Sunday 16 October 2011

PHANTOMS ON ROADS AND HIGHWAYS - Part Three

     The Phantom Warrior Who Raced Trains
     From the works of Brad Steiger, Real Ghosts, Restless Spirits, And Haunted Places




     A travelling salesman was making the night trip from Minneapolis, Minnesota, to Butte, Montana by train.  He had been dozing lightly in a lower berth when he was awkened by what he later described as a "damned uneasy feeling."

     He couldn't put a finger on what was troubling him, he told a reporter for a Chicago newspaper in the summer of 1943.  There were no strange or unusual noises in the train.  He could detect nothing that sounded wrong in the steady clicking of the wheels.  For some reason he decided to lift his window shade.

     That was when he saw the apparition.  Outside of his window, so close that it seemed as if he might be able to touch them if he lowered the glass, was a brightly painted Indian brave on his spirited mount.  The warrior bent low over the flying black mane of his horse and looked neither to the right nor to the left.  He seemed to be mouthing words of encouragement to the phantom mustang as they rapidly gained on the train.

     "I've seen them five or six times after that, in different parts of the Dakotas," the salesman said.  "They seem to be solid flesh, but there's a kind of shimmering around them.  It's like watching a strip of really old movie film being projected onto the prairie."

     Railroad brakemen, engineers, and construction crews in the Dakotas and Wyoming have often spoken of the phantom Sioux and his determined race with their swift, modern iron horses.  They couldn't beat the trains when they were alive, on old timer who knew the legend behind the spectral racers commented, but they seem to have picked up some speed in the afterlife.

     According to tradition, Frederic Remington, the famous artist of the Old West, sketched the Sioux brave and his mustang from life as the inexhaustible pair raced the train on which he was riding in about 1888.  Remington had heard from several travelers the same tale, of a determined warrior motive represented a tangible symbol of the encroaching white man, and the Sioux believed that if he could conquer the iron horses, his people could vanquish the paleface invaders.

     With a marrow-chilling war whoop, the warrior would come astride the train engines as they entered a wide-open stretch of the prairie.  The mustang would pound the plains until sweat formed on its lean, hard body.  Only the greater speed of the locomotives would at last enable them to pull away from the chanting Sioux and his animal as he painted their images.  Remington named his piece:  "America On The Move."




     Route 666:  The Southwest's Devil's Highway




     Although U.S. Route 666 is now officially known as U.S. Route 491 or 393, the legend of Camino del Diablo, "the Devil's Road," will be long remembered.  The original naming of the highway had nothing to do with the Number of the Beast, or Antichrist - 666, as given in Revelation, the last book in the Bible.  The highway was so designated because it was the sixth branch of an interstate route then known as U.S. 60.  The section linking Chicago to Los Angeles became the legendary Route 66.  And the Four Corners detour from Route 66 was renumbered 666 in August 1926.  But some say the labeling the road with those numerals made it Satan's own road to perdition.  The 190 miles of the former U.S. 666 starts at Gallup, New Mexico, winds it way through 70 miles of Colorado, then ends in Monticello, Utah.

     According to numerous eyewitness accounts, on nights of the full moon, a black, 1930's vintage Pierce-Arrow roadster has appeared and run scores of cars, trucks, and motorcycles off the road.  The ghostly automobile has been linked to at least five deaths.

     Dr.

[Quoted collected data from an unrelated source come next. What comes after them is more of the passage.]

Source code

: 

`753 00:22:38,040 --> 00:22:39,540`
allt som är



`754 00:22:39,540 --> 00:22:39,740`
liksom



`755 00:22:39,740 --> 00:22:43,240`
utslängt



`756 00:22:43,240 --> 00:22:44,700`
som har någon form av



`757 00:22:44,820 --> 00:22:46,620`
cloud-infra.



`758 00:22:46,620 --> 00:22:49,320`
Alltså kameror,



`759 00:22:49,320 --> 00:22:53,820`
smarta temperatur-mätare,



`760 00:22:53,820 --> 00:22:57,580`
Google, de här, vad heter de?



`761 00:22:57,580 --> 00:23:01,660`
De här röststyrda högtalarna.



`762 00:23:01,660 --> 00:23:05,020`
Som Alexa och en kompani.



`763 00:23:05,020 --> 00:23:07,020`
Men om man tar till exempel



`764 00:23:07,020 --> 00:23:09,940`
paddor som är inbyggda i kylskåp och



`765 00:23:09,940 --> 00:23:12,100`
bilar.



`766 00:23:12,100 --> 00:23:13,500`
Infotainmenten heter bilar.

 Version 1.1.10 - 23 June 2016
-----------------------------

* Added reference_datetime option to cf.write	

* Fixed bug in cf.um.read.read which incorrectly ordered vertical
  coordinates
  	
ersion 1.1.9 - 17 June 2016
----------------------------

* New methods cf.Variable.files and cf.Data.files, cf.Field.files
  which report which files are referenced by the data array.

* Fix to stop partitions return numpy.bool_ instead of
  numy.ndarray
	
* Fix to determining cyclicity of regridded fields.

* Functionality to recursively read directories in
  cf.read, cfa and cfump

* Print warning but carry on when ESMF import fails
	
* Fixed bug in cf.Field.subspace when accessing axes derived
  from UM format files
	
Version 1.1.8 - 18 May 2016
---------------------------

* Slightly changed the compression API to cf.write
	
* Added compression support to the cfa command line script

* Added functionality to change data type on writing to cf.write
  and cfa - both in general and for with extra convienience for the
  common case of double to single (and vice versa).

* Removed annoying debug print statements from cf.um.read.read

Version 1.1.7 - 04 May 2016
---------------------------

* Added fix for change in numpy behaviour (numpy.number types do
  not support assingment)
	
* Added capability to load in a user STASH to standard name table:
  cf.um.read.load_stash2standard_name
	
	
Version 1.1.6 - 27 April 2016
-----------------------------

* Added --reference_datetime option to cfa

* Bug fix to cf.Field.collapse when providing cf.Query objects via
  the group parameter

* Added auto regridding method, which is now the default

Avery Teicher of Phoenix spent ten years documenting reports of the phantom Pierce-Arrow and the howling hellhounds that materialize to terrorize anyone foolhardy enough to pull of Route 666 and admire the desert landscape.  According to Dr. Teicher, two members of a biker gang had both of their arms chewed off by the fiendish ghost dogs, and a third biker had 90 percent of his face eaten away.  The least threatening of all reports from the Devil's Highway are those of a phantom female hitchhiker who vanishes whenever someone stops to give her a ride.

     On January 21, 2003, New Mexico Governor Bill Richardson stated his support to change the name of U.S. 666.  The change became official in May 2003.